*** Opening of Supplied data ***

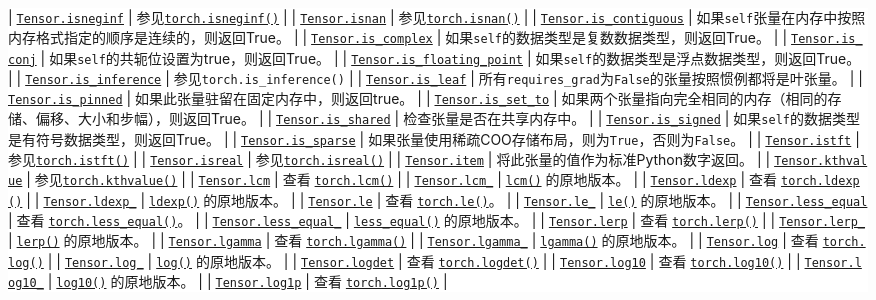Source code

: | [`Tensor.isneginf`](generated/torch.Tensor.isneginf.html#torch.Tensor.isneginf "torch.Tensor.isneginf") | 参见[`torch.isneginf()`](generated/torch.isneginf.html#torch.isneginf "torch.isneginf") |
| [`Tensor.isnan`](generated/torch.Tensor.isnan.html#torch.Tensor.isnan "torch.Tensor.isnan") | 参见[`torch.isnan()`](generated/torch.isnan.html#torch.isnan "torch.isnan") |
| [`Tensor.is_contiguous`](generated/torch.Tensor.is_contiguous.html#torch.Tensor.is_contiguous "torch.Tensor.is_contiguous") | 如果`self`张量在内存中按照内存格式指定的顺序是连续的，则返回True。 |
| [`Tensor.is_complex`](generated/torch.Tensor.is_complex.html#torch.Tensor.is_complex "torch.Tensor.is_complex") | 如果`self`的数据类型是复数数据类型，则返回True。 |
| [`Tensor.is_conj`](generated/torch.Tensor.is_conj.html#torch.Tensor.is_conj "torch.Tensor.is_conj") | 如果`self`的共轭位设置为true，则返回True。 |
| [`Tensor.is_floating_point`](generated/torch.Tensor.is_floating_point.html#torch.Tensor.is_floating_point "torch.Tensor.is_floating_point") | 如果`self`的数据类型是浮点数据类型，则返回True。 |
| [`Tensor.is_inference`](generated/torch.Tensor.is_inference.html#torch.Tensor.is_inference "torch.Tensor.is_inference") | 参见`torch.is_inference()` |
| [`Tensor.is_leaf`](generated/torch.Tensor.is_leaf.html#torch.Tensor.is_leaf "torch.Tensor.is_leaf") | 所有`requires_grad`为`False`的张量按照惯例都将是叶张量。 |
| [`Tensor.is_pinned`](generated/torch.Tensor.is_pinned.html#torch.Tensor.is_pinned "torch.Tensor.is_pinned") | 如果此张量驻留在固定内存中，则返回true。 |
| [`Tensor.is_set_to`](generated/torch.Tensor.is_set_to.html#torch.Tensor.is_set_to "torch.Tensor.is_set_to") | 如果两个张量指向完全相同的内存（相同的存储、偏移、大小和步幅），则返回True。 |
| [`Tensor.is_shared`](generated/torch.Tensor.is_shared.html#torch.Tensor.is_shared "torch.Tensor.is_shared") | 检查张量是否在共享内存中。 |
| [`Tensor.is_signed`](generated/torch.Tensor.is_signed.html#torch.Tensor.is_signed "torch.Tensor.is_signed") | 如果`self`的数据类型是有符号数据类型，则返回True。 |
| [`Tensor.is_sparse`](generated/torch.Tensor.is_sparse.html#torch.Tensor.is_sparse "torch.Tensor.is_sparse") | 如果张量使用稀疏COO存储布局，则为`True`，否则为`False`。 |
| [`Tensor.istft`](generated/torch.Tensor.istft.html#torch.Tensor.istft "torch.Tensor.istft") | 参见[`torch.istft()`](generated/torch.istft.html#torch.istft "torch.istft") |
| [`Tensor.isreal`](generated/torch.Tensor.isreal.html#torch.Tensor.isreal "torch.Tensor.isreal") | 参见[`torch.isreal()`](generated/torch.isreal.html#torch.isreal "torch.isreal") |
| [`Tensor.item`](generated/torch.Tensor.item.html#torch.Tensor.item "torch.Tensor.item") | 将此张量的值作为标准Python数字返回。 |
| [`Tensor.kthvalue`](generated/torch.Tensor.kthvalue.html#torch.Tensor.kthvalue "torch.Tensor.kthvalue") | 参见[`torch.kthvalue()`](generated/torch.kthvalue.html#torch.kthvalue "torch.kthvalue") |
| [`Tensor.lcm`](generated/torch.Tensor.lcm.html#torch.Tensor.lcm "torch.Tensor.lcm") | 查看 [`torch.lcm()`](generated/torch.lcm.html#torch.lcm "torch.lcm") |
| [`Tensor.lcm_`](generated/torch.Tensor.lcm_.html#torch.Tensor.lcm_ "torch.Tensor.lcm_") | [`lcm()`](generated/torch.Tensor.lcm.html#torch.Tensor.lcm "torch.Tensor.lcm") 的原地版本。 |
| [`Tensor.ldexp`](generated/torch.Tensor.ldexp.html#torch.Tensor.ldexp "torch.Tensor.ldexp") | 查看 [`torch.ldexp()`](generated/torch.ldexp.html#torch.ldexp "torch.ldexp") |
| [`Tensor.ldexp_`](generated/torch.Tensor.ldexp_.html#torch.Tensor.ldexp_ "torch.Tensor.ldexp_") | [`ldexp()`](generated/torch.Tensor.ldexp.html#torch.Tensor.ldexp "torch.Tensor.ldexp") 的原地版本。 |
| [`Tensor.le`](generated/torch.Tensor.le.html#torch.Tensor.le "torch.Tensor.le") | 查看 [`torch.le()`](generated/torch.le.html#torch.le "torch.le")。 |
| [`Tensor.le_`](generated/torch.Tensor.le_.html#torch.Tensor.le_ "torch.Tensor.le_") | [`le()`](generated/torch.Tensor.le.html#torch.Tensor.le "torch.Tensor.le") 的原地版本。 |
| [`Tensor.less_equal`](generated/torch.Tensor.less_equal.html#torch.Tensor.less_equal "torch.Tensor.less_equal") | 查看 [`torch.less_equal()`](generated/torch.less_equal.html#torch.less_equal "torch.less_equal")。 |
| [`Tensor.less_equal_`](generated/torch.Tensor.less_equal_.html#torch.Tensor.less_equal_ "torch.Tensor.less_equal_") | [`less_equal()`](generated/torch.Tensor.less_equal.html#torch.Tensor.less_equal "torch.Tensor.less_equal") 的原地版本。 |
| [`Tensor.lerp`](generated/torch.Tensor.lerp.html#torch.Tensor.lerp "torch.Tensor.lerp") | 查看 [`torch.lerp()`](generated/torch.lerp.html#torch.lerp "torch.lerp") |
| [`Tensor.lerp_`](generated/torch.Tensor.lerp_.html#torch.Tensor.lerp_ "torch.Tensor.lerp_") | [`lerp()`](generated/torch.Tensor.lerp.html#torch.Tensor.lerp "torch.Tensor.lerp") 的原地版本。 |
| [`Tensor.lgamma`](generated/torch.Tensor.lgamma.html#torch.Tensor.lgamma "torch.Tensor.lgamma") | 查看 [`torch.lgamma()`](generated/torch.lgamma.html#torch.lgamma "torch.lgamma") |
| [`Tensor.lgamma_`](generated/torch.Tensor.lgamma_.html#torch.Tensor.lgamma_ "torch.Tensor.lgamma_") | [`lgamma()`](generated/torch.Tensor.lgamma.html#torch.Tensor.lgamma "torch.Tensor.lgamma") 的原地版本。 |
| [`Tensor.log`](generated/torch.Tensor.log.html#torch.Tensor.log "torch.Tensor.log") | 查看 [`torch.log()`](generated/torch.log.html#torch.log "torch.log") |
| [`Tensor.log_`](generated/torch.Tensor.log_.html#torch.Tensor.log_ "torch.Tensor.log_") | [`log()`](generated/torch.Tensor.log.html#torch.Tensor.log "torch.Tensor.log") 的原地版本。 |
| [`Tensor.logdet`](generated/torch.Tensor.logdet.html#torch.Tensor.logdet "torch.Tensor.logdet") | 查看 [`torch.logdet()`](generated/torch.logdet.html#torch.logdet "torch.logdet") |
| [`Tensor.log10`](generated/torch.Tensor.log10.html#torch.Tensor.log10 "torch.Tensor.log10") | 查看 [`torch.log10()`](generated/torch.log10.html#torch.log10 "torch.log10") |
| [`Tensor.log10_`](generated/torch.Tensor.log10_.html#torch.Tensor.log10_ "torch.Tensor.log10_") | [`log10()`](generated/torch.Tensor.log10.html#torch.Tensor.log10 "torch.Tensor.log10") 的原地版本。 |
| [`Tensor.log1p`](generated/torch.Tensor.log1p.html#torch.Tensor.log1p "torch.Tensor.log1p") | 查看 [`torch.log1p()`](generated/torch.log1p.html#torch.log1p "torch.log1p") |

*** Close of Supplied data ***

Task instructions: Reproduce the data above without a single change, please, but without its pictures.

Answer area:
Source code

: | [`Tensor.isneginf`](generated/torch.Tensor.isneginf.html#torch.Tensor.isneginf "torch.Tensor.isneginf") | 参见[`torch.isneginf()`](generated/torch.isneginf.html#torch.isneginf "torch.isneginf") |
| [`Tensor.isnan`](generated/torch.Tensor.isnan.html#torch.Tensor.isnan "torch.Tensor.isnan") | 参见[`torch.isnan()`](generated/torch.isnan.html#torch.isnan "torch.isnan") |
| [`Tensor.is_contiguous`](generated/torch.Tensor.is_contiguous.html#torch.Tensor.is_contiguous "torch.Tensor.is_contiguous") | 如果`self`张量在内存中按照内存格式指定的顺序是连续的，则返回True。 |
| [`Tensor.is_complex`](generated/torch.Tensor.is_complex.html#torch.Tensor.is_complex "torch.Tensor.is_complex") | 如果`self`的数据类型是复数数据类型，则返回True。 |
| [`Tensor.is_conj`](generated/torch.Tensor.is_conj.html#torch.Tensor.is_conj "torch.Tensor.is_conj") | 如果`self`的共轭位设置为true，则返回True。 |
| [`Tensor.is_floating_point`](generated/torch.Tensor.is_floating_point.html#torch.Tensor.is_floating_point "torch.Tensor.is_floating_point") | 如果`self`的数据类型是浮点数据类型，则返回True。 |
| [`Tensor.is_inference`](generated/torch.Tensor.is_inference.html#torch.Tensor.is_inference "torch.Tensor.is_inference") | 参见`torch.is_inference()` |
| [`Tensor.is_leaf`](generated/torch.Tensor.is_leaf.html#torch.Tensor.is_leaf "torch.Tensor.is_leaf") | 所有`requires_grad`为`False`的张量按照惯例都将是叶张量。 |
| [`Tensor.is_pinned`](generated/torch.Tensor.is_pinned.html#torch.Tensor.is_pinned "torch.Tensor.is_pinned") | 如果此张量驻留在固定内存中，则返回true。 |
| [`Tensor.is_set_to`](generated/torch.Tensor.is_set_to.html#torch.Tensor.is_set_to "torch.Tensor.is_set_to") | 如果两个张量指向完全相同的内存（相同的存储、偏移、大小和步幅），则返回True。 |
| [`Tensor.is_shared`](generated/torch.Tensor.is_shared.html#torch.Tensor.is_shared "torch.Tensor.is_shared") | 检查张量是否在共享内存中。 |
| [`Tensor.is_signed`](generated/torch.Tensor.is_signed.html#torch.Tensor.is_signed "torch.Tensor.is_signed") | 如果`self`的数据类型是有符号数据类型，则返回True。 |
| [`Tensor.is_sparse`](generated/torch.Tensor.is_sparse.html#torch.Tensor.is_sparse "torch.Tensor.is_sparse") | 如果张量使用稀疏COO存储布局，则为`True`，否则为`False`。 |
| [`Tensor.istft`](generated/torch.Tensor.istft.html#torch.Tensor.istft "torch.Tensor.istft") | 参见[`torch.istft()`](generated/torch.istft.html#torch.istft "torch.istft") |
| [`Tensor.isreal`](generated/torch.Tensor.isreal.html#torch.Tensor.isreal "torch.Tensor.isreal") | 参见[`torch.isreal()`](generated/torch.isreal.html#torch.isreal "torch.isreal") |
| [`Tensor.item`](generated/torch.Tensor.item.html#torch.Tensor.item "torch.Tensor.item") | 将此张量的值作为标准Python数字返回。 |
| [`Tensor.kthvalue`](generated/torch.Tensor.kthvalue.html#torch.Tensor.kthvalue "torch.Tensor.kthvalue") | 参见[`torch.kthvalue()`](generated/torch.kthvalue.html#torch.kthvalue "torch.kthvalue") |
| [`Tensor.lcm`](generated/torch.Tensor.lcm.html#torch.Tensor.lcm "torch.Tensor.lcm") | 查看 [`torch.lcm()`](generated/torch.lcm.html#torch.lcm "torch.lcm") |
| [`Tensor.lcm_`](generated/torch.Tensor.lcm_.html#torch.Tensor.lcm_ "torch.Tensor.lcm_") | [`lcm()`](generated/torch.Tensor.lcm.html#torch.Tensor.lcm "torch.Tensor.lcm") 的原地版本。 |
| [`Tensor.ldexp`](generated/torch.Tensor.ldexp.html#torch.Tensor.ldexp "torch.Tensor.ldexp") | 查看 [`torch.ldexp()`](generated/torch.ldexp.html#torch.ldexp "torch.ldexp") |
| [`Tensor.ldexp_`](generated/torch.Tensor.ldexp_.html#torch.Tensor.ldexp_ "torch.Tensor.ldexp_") | [`ldexp()`](generated/torch.Tensor.ldexp.html#torch.Tensor.ldexp "torch.Tensor.ldexp") 的原地版本。 |
| [`Tensor.le`](generated/torch.Tensor.le.html#torch.Tensor.le "torch.Tensor.le") | 查看 [`torch.le()`](generated/torch.le.html#torch.le "torch.le")。 |
| [`Tensor.le_`](generated/torch.Tensor.le_.html#torch.Tensor.le_ "torch.Tensor.le_") | [`le()`](generated/torch.Tensor.le.html#torch.Tensor.le "torch.Tensor.le") 的原地版本。 |
| [`Tensor.less_equal`](generated/torch.Tensor.less_equal.html#torch.Tensor.less_equal "torch.Tensor.less_equal") | 查看 [`torch.less_equal()`](generated/torch.less_equal.html#torch.less_equal "torch.less_equal")。 |
| [`Tensor.less_equal_`](generated/torch.Tensor.less_equal_.html#torch.Tensor.less_equal_ "torch.Tensor.less_equal_") | [`less_equal()`](generated/torch.Tensor.less_equal.html#torch.Tensor.less_equal "torch.Tensor.less_equal") 的原地版本。 |
| [`Tensor.lerp`](generated/torch.Tensor.lerp.html#torch.Tensor.lerp "torch.Tensor.lerp") | 查看 [`torch.lerp()`](generated/torch.lerp.html#torch.lerp "torch.lerp") |
| [`Tensor.lerp_`](generated/torch.Tensor.lerp_.html#torch.Tensor.lerp_ "torch.Tensor.lerp_") | [`lerp()`](generated/torch.Tensor.lerp.html#torch.Tensor.lerp "torch.Tensor.lerp") 的原地版本。 |
| [`Tensor.lgamma`](generated/torch.Tensor.lgamma.html#torch.Tensor.lgamma "torch.Tensor.lgamma") | 查看 [`torch.lgamma()`](generated/torch.lgamma.html#torch.lgamma "torch.lgamma") |
| [`Tensor.lgamma_`](generated/torch.Tensor.lgamma_.html#torch.Tensor.lgamma_ "torch.Tensor.lgamma_") | [`lgamma()`](generated/torch.Tensor.lgamma.html#torch.Tensor.lgamma "torch.Tensor.lgamma") 的原地版本。 |
| [`Tensor.log`](generated/torch.Tensor.log.html#torch.Tensor.log "torch.Tensor.log") | 查看 [`torch.log()`](generated/torch.log.html#torch.log "torch.log") |
| [`Tensor.log_`](generated/torch.Tensor.log_.html#torch.Tensor.log_ "torch.Tensor.log_") | [`log()`](generated/torch.Tensor.log.html#torch.Tensor.log "torch.Tensor.log") 的原地版本。 |
| [`Tensor.logdet`](generated/torch.Tensor.logdet.html#torch.Tensor.logdet "torch.Tensor.logdet") | 查看 [`torch.logdet()`](generated/torch.logdet.html#torch.logdet "torch.logdet") |
| [`Tensor.log10`](generated/torch.Tensor.log10.html#torch.Tensor.log10 "torch.Tensor.log10") | 查看 [`torch.log10()`](generated/torch.log10.html#torch.log10 "torch.log10") |
| [`Tensor.log10_`](generated/torch.Tensor.log10_.html#torch.Tensor.log10_ "torch.Tensor.log10_") | [`log10()`](generated/torch.Tensor.log10.html#torch.Tensor.log10 "torch.Tensor.log10") 的原地版本。 |
| [`Tensor.log1p`](generated/torch.Tensor.log1p.html#torch.Tensor.log1p "torch.Tensor.log1p") | 查看 [`torch.log1p()`](generated/torch.log1p.html#torch.log1p "torch.log1p") |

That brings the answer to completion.